Saved data entries
┌──
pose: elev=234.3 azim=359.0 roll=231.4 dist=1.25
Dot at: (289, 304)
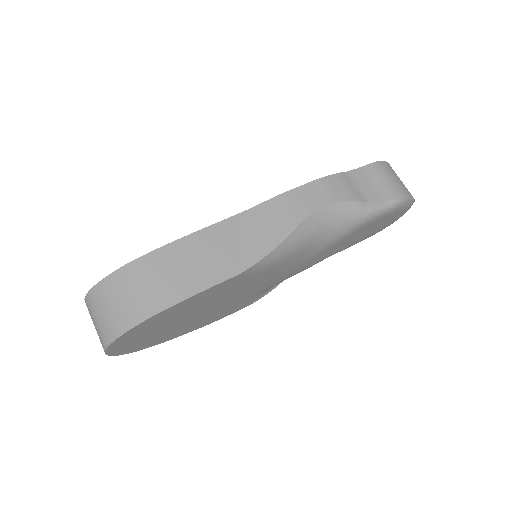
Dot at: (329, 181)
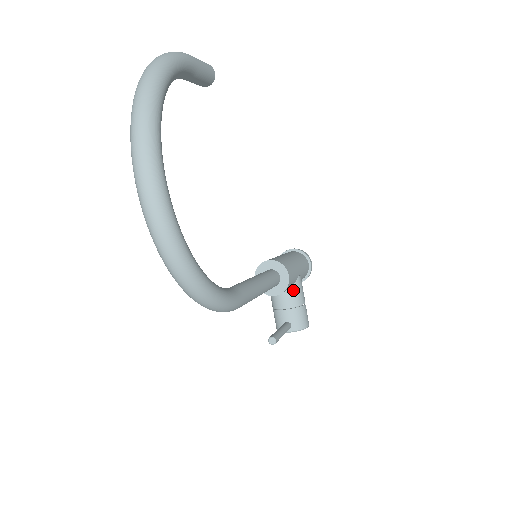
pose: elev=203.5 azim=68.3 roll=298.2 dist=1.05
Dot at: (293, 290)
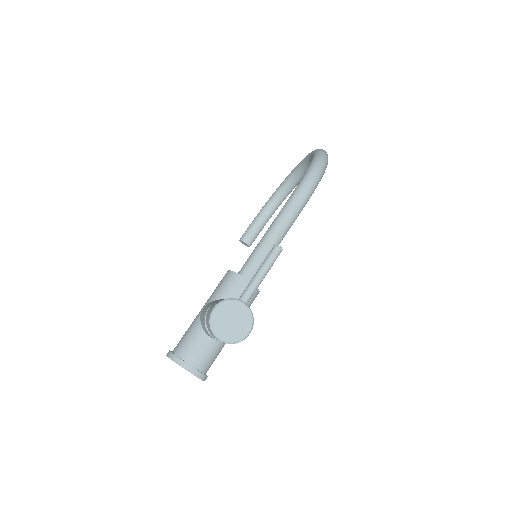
└──
— Written task —
Rewrite the rows from the line containing "pose: elev=203.5 azim=68.3" through the end of the rows, swapping "Dot" for "Point" and keeping everything else the same. Leave the pictures out.

— Correct response —
pose: elev=203.5 azim=68.3 roll=298.2 dist=1.05
Point at: (293, 290)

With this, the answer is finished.